(Records excerpted from a collection)
☆ ☆ ☆

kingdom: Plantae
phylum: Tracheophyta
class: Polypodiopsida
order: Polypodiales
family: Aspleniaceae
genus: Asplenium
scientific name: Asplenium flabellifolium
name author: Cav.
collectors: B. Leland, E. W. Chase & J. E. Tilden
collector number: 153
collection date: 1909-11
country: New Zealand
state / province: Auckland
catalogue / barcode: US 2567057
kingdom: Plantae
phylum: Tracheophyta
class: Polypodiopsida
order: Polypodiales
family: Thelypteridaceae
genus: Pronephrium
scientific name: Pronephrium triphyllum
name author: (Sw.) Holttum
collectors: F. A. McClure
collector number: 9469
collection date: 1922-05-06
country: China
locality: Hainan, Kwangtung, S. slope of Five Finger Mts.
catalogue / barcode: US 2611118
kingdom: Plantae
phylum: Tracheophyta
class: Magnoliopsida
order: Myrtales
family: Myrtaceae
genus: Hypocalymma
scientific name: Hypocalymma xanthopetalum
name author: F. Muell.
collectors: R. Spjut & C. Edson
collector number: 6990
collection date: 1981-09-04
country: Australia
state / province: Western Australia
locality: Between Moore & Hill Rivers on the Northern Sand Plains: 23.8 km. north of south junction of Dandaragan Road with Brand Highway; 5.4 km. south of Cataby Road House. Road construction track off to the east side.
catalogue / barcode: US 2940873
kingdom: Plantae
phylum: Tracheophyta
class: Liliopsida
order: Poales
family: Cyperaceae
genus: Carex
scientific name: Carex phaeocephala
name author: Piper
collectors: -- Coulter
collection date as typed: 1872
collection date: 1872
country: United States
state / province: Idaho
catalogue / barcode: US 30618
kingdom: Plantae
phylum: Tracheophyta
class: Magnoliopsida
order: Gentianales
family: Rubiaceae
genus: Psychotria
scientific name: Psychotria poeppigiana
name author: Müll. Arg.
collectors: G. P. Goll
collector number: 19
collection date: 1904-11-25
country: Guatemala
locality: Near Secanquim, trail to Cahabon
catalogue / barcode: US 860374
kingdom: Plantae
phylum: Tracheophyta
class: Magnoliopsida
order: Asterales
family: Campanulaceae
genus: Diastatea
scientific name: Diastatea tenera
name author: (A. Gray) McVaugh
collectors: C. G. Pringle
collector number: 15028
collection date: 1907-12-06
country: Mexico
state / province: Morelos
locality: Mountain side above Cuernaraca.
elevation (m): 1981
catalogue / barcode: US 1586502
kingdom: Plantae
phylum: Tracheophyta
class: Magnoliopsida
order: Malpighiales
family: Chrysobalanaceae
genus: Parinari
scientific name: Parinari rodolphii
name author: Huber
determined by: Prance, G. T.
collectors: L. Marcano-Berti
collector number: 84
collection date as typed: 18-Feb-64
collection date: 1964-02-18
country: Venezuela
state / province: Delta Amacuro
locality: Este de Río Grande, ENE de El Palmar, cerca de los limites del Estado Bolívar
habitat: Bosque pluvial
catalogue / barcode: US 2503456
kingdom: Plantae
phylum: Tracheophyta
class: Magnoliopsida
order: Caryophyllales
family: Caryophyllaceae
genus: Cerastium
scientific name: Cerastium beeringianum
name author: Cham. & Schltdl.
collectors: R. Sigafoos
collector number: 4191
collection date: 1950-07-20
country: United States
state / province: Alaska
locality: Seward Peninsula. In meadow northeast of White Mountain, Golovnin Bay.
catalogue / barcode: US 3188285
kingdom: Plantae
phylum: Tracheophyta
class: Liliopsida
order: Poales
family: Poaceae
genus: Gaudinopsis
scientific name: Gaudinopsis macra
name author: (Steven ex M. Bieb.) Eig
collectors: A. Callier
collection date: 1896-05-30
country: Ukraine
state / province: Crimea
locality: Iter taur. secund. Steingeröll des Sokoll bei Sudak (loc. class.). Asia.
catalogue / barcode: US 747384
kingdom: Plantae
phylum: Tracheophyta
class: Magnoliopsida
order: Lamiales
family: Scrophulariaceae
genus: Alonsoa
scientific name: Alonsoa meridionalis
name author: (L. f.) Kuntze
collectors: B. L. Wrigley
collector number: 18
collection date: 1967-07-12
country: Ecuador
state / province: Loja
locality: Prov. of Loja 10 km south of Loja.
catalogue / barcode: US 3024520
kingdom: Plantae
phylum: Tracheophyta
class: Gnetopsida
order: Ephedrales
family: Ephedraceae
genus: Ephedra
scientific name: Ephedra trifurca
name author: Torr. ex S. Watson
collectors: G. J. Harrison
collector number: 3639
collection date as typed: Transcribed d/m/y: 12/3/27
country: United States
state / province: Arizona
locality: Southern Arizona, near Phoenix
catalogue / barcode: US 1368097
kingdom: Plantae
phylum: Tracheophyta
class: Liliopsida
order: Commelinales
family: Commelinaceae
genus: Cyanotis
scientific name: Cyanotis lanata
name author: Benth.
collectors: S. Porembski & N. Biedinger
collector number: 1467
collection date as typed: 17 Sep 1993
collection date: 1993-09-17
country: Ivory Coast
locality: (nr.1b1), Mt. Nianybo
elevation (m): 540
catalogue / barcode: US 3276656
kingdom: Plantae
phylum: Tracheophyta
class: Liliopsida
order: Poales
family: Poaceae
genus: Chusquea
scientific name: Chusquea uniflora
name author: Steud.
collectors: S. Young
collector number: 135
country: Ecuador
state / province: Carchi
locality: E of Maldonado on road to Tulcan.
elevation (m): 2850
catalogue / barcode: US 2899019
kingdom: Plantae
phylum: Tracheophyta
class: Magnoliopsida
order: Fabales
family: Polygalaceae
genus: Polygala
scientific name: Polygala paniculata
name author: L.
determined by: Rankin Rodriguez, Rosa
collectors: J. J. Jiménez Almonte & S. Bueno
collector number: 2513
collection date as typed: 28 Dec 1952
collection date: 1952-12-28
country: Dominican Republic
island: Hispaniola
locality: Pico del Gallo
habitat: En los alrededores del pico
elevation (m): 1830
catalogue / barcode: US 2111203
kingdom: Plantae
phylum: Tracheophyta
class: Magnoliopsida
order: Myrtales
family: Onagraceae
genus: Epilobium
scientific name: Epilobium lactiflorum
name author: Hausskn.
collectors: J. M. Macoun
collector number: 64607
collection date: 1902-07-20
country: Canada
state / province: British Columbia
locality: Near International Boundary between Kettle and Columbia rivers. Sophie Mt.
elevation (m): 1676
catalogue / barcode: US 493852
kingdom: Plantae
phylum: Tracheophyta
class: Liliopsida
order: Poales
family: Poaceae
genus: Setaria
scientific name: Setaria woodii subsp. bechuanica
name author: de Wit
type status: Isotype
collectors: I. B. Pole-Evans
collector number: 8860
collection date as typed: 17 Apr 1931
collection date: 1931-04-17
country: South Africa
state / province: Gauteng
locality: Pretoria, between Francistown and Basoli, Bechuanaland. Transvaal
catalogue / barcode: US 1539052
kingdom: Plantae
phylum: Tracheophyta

☆ ☆ ☆

◆ Do this: Please express the records above as a Markdown table with two columns, Row and Line, giving each line its row number and leaving out blank lines.

◆ Right answer:
| Row | Line |
|---|---|
| 1 | kingdom: Plantae |
| 2 | phylum: Tracheophyta |
| 3 | class: Polypodiopsida |
| 4 | order: Polypodiales |
| 5 | family: Aspleniaceae |
| 6 | genus: Asplenium |
| 7 | scientific name: Asplenium flabellifolium |
| 8 | name author: Cav. |
| 9 | collectors: B. Leland, E. W. Chase & J. E. Tilden |
| 10 | collector number: 153 |
| 11 | collection date: 1909-11 |
| 12 | country: New Zealand |
| 13 | state / province: Auckland |
| 14 | catalogue / barcode: US 2567057 |
| 15 | kingdom: Plantae |
| 16 | phylum: Tracheophyta |
| 17 | class: Polypodiopsida |
| 18 | order: Polypodiales |
| 19 | family: Thelypteridaceae |
| 20 | genus: Pronephrium |
| 21 | scientific name: Pronephrium triphyllum |
| 22 | name author: (Sw.) Holttum |
| 23 | collectors: F. A. McClure |
| 24 | collector number: 9469 |
| 25 | collection date: 1922-05-06 |
| 26 | country: China |
| 27 | locality: Hainan, Kwangtung, S. slope of Five Finger Mts. |
| 28 | catalogue / barcode: US 2611118 |
| 29 | kingdom: Plantae |
| 30 | phylum: Tracheophyta |
| 31 | class: Magnoliopsida |
| 32 | order: Myrtales |
| 33 | family: Myrtaceae |
| 34 | genus: Hypocalymma |
| 35 | scientific name: Hypocalymma xanthopetalum |
| 36 | name author: F. Muell. |
| 37 | collectors: R. Spjut & C. Edson |
| 38 | collector number: 6990 |
| 39 | collection date: 1981-09-04 |
| 40 | country: Australia |
| 41 | state / province: Western Australia |
| 42 | locality: Between Moore & Hill Rivers on the Northern Sand Plains: 23.8 km. north of south junction of Dandaragan Road with Brand Highway; 5.4 km. south of Cataby Road House. Road construction track off to the east side. |
| 43 | catalogue / barcode: US 2940873 |
| 44 | kingdom: Plantae |
| 45 | phylum: Tracheophyta |
| 46 | class: Liliopsida |
| 47 | order: Poales |
| 48 | family: Cyperaceae |
| 49 | genus: Carex |
| 50 | scientific name: Carex phaeocephala |
| 51 | name author: Piper |
| 52 | collectors: -- Coulter |
| 53 | collection date as typed: 1872 |
| 54 | collection date: 1872 |
| 55 | country: United States |
| 56 | state / province: Idaho |
| 57 | catalogue / barcode: US 30618 |
| 58 | kingdom: Plantae |
| 59 | phylum: Tracheophyta |
| 60 | class: Magnoliopsida |
| 61 | order: Gentianales |
| 62 | family: Rubiaceae |
| 63 | genus: Psychotria |
| 64 | scientific name: Psychotria poeppigiana |
| 65 | name author: Müll. Arg. |
| 66 | collectors: G. P. Goll |
| 67 | collector number: 19 |
| 68 | collection date: 1904-11-25 |
| 69 | country: Guatemala |
| 70 | locality: Near Secanquim, trail to Cahabon |
| 71 | catalogue / barcode: US 860374 |
| 72 | kingdom: Plantae |
| 73 | phylum: Tracheophyta |
| 74 | class: Magnoliopsida |
| 75 | order: Asterales |
| 76 | family: Campanulaceae |
| 77 | genus: Diastatea |
| 78 | scientific name: Diastatea tenera |
| 79 | name author: (A. Gray) McVaugh |
| 80 | collectors: C. G. Pringle |
| 81 | collector number: 15028 |
| 82 | collection date: 1907-12-06 |
| 83 | country: Mexico |
| 84 | state / province: Morelos |
| 85 | locality: Mountain side above Cuernaraca. |
| 86 | elevation (m): 1981 |
| 87 | catalogue / barcode: US 1586502 |
| 88 | kingdom: Plantae |
| 89 | phylum: Tracheophyta |
| 90 | class: Magnoliopsida |
| 91 | order: Malpighiales |
| 92 | family: Chrysobalanaceae |
| 93 | genus: Parinari |
| 94 | scientific name: Parinari rodolphii |
| 95 | name author: Huber |
| 96 | determined by: Prance, G. T. |
| 97 | collectors: L. Marcano-Berti |
| 98 | collector number: 84 |
| 99 | collection date as typed: 18-Feb-64 |
| 100 | collection date: 1964-02-18 |
| 101 | country: Venezuela |
| 102 | state / province: Delta Amacuro |
| 103 | locality: Este de Río Grande, ENE de El Palmar, cerca de los limites del Estado Bolívar |
| 104 | habitat: Bosque pluvial |
| 105 | catalogue / barcode: US 2503456 |
| 106 | kingdom: Plantae |
| 107 | phylum: Tracheophyta |
| 108 | class: Magnoliopsida |
| 109 | order: Caryophyllales |
| 110 | family: Caryophyllaceae |
| 111 | genus: Cerastium |
| 112 | scientific name: Cerastium beeringianum |
| 113 | name author: Cham. & Schltdl. |
| 114 | collectors: R. Sigafoos |
| 115 | collector number: 4191 |
| 116 | collection date: 1950-07-20 |
| 117 | country: United States |
| 118 | state / province: Alaska |
| 119 | locality: Seward Peninsula. In meadow northeast of White Mountain, Golovnin Bay. |
| 120 | catalogue / barcode: US 3188285 |
| 121 | kingdom: Plantae |
| 122 | phylum: Tracheophyta |
| 123 | class: Liliopsida |
| 124 | order: Poales |
| 125 | family: Poaceae |
| 126 | genus: Gaudinopsis |
| 127 | scientific name: Gaudinopsis macra |
| 128 | name author: (Steven ex M. Bieb.) Eig |
| 129 | collectors: A. Callier |
| 130 | collection date: 1896-05-30 |
| 131 | country: Ukraine |
| 132 | state / province: Crimea |
| 133 | locality: Iter taur. secund. Steingeröll des Sokoll bei Sudak (loc. class.). Asia. |
| 134 | catalogue / barcode: US 747384 |
| 135 | kingdom: Plantae |
| 136 | phylum: Tracheophyta |
| 137 | class: Magnoliopsida |
| 138 | order: Lamiales |
| 139 | family: Scrophulariaceae |
| 140 | genus: Alonsoa |
| 141 | scientific name: Alonsoa meridionalis |
| 142 | name author: (L. f.) Kuntze |
| 143 | collectors: B. L. Wrigley |
| 144 | collector number: 18 |
| 145 | collection date: 1967-07-12 |
| 146 | country: Ecuador |
| 147 | state / province: Loja |
| 148 | locality: Prov. of Loja 10 km south of Loja. |
| 149 | catalogue / barcode: US 3024520 |
| 150 | kingdom: Plantae |
| 151 | phylum: Tracheophyta |
| 152 | class: Gnetopsida |
| 153 | order: Ephedrales |
| 154 | family: Ephedraceae |
| 155 | genus: Ephedra |
| 156 | scientific name: Ephedra trifurca |
| 157 | name author: Torr. ex S. Watson |
| 158 | collectors: G. J. Harrison |
| 159 | collector number: 3639 |
| 160 | collection date as typed: Transcribed d/m/y: 12/3/27 |
| 161 | country: United States |
| 162 | state / province: Arizona |
| 163 | locality: Southern Arizona, near Phoenix |
| 164 | catalogue / barcode: US 1368097 |
| 165 | kingdom: Plantae |
| 166 | phylum: Tracheophyta |
| 167 | class: Liliopsida |
| 168 | order: Commelinales |
| 169 | family: Commelinaceae |
| 170 | genus: Cyanotis |
| 171 | scientific name: Cyanotis lanata |
| 172 | name author: Benth. |
| 173 | collectors: S. Porembski & N. Biedinger |
| 174 | collector number: 1467 |
| 175 | collection date as typed: 17 Sep 1993 |
| 176 | collection date: 1993-09-17 |
| 177 | country: Ivory Coast |
| 178 | locality: (nr.1b1), Mt. Nianybo |
| 179 | elevation (m): 540 |
| 180 | catalogue / barcode: US 3276656 |
| 181 | kingdom: Plantae |
| 182 | phylum: Tracheophyta |
| 183 | class: Liliopsida |
| 184 | order: Poales |
| 185 | family: Poaceae |
| 186 | genus: Chusquea |
| 187 | scientific name: Chusquea uniflora |
| 188 | name author: Steud. |
| 189 | collectors: S. Young |
| 190 | collector number: 135 |
| 191 | country: Ecuador |
| 192 | state / province: Carchi |
| 193 | locality: E of Maldonado on road to Tulcan. |
| 194 | elevation (m): 2850 |
| 195 | catalogue / barcode: US 2899019 |
| 196 | kingdom: Plantae |
| 197 | phylum: Tracheophyta |
| 198 | class: Magnoliopsida |
| 199 | order: Fabales |
| 200 | family: Polygalaceae |
| 201 | genus: Polygala |
| 202 | scientific name: Polygala paniculata |
| 203 | name author: L. |
| 204 | determined by: Rankin Rodriguez, Rosa |
| 205 | collectors: J. J. Jiménez Almonte & S. Bueno |
| 206 | collector number: 2513 |
| 207 | collection date as typed: 28 Dec 1952 |
| 208 | collection date: 1952-12-28 |
| 209 | country: Dominican Republic |
| 210 | island: Hispaniola |
| 211 | locality: Pico del Gallo |
| 212 | habitat: En los alrededores del pico |
| 213 | elevation (m): 1830 |
| 214 | catalogue / barcode: US 2111203 |
| 215 | kingdom: Plantae |
| 216 | phylum: Tracheophyta |
| 217 | class: Magnoliopsida |
| 218 | order: Myrtales |
| 219 | family: Onagraceae |
| 220 | genus: Epilobium |
| 221 | scientific name: Epilobium lactiflorum |
| 222 | name author: Hausskn. |
| 223 | collectors: J. M. Macoun |
| 224 | collector number: 64607 |
| 225 | collection date: 1902-07-20 |
| 226 | country: Canada |
| 227 | state / province: British Columbia |
| 228 | locality: Near International Boundary between Kettle and Columbia rivers. Sophie Mt. |
| 229 | elevation (m): 1676 |
| 230 | catalogue / barcode: US 493852 |
| 231 | kingdom: Plantae |
| 232 | phylum: Tracheophyta |
| 233 | class: Liliopsida |
| 234 | order: Poales |
| 235 | family: Poaceae |
| 236 | genus: Setaria |
| 237 | scientific name: Setaria woodii subsp. bechuanica |
| 238 | name author: de Wit |
| 239 | type status: Isotype |
| 240 | collectors: I. B. Pole-Evans |
| 241 | collector number: 8860 |
| 242 | collection date as typed: 17 Apr 1931 |
| 243 | collection date: 1931-04-17 |
| 244 | country: South Africa |
| 245 | state / province: Gauteng |
| 246 | locality: Pretoria, between Francistown and Basoli, Bechuanaland. Transvaal |
| 247 | catalogue / barcode: US 1539052 |
| 248 | kingdom: Plantae |
| 249 | phylum: Tracheophyta |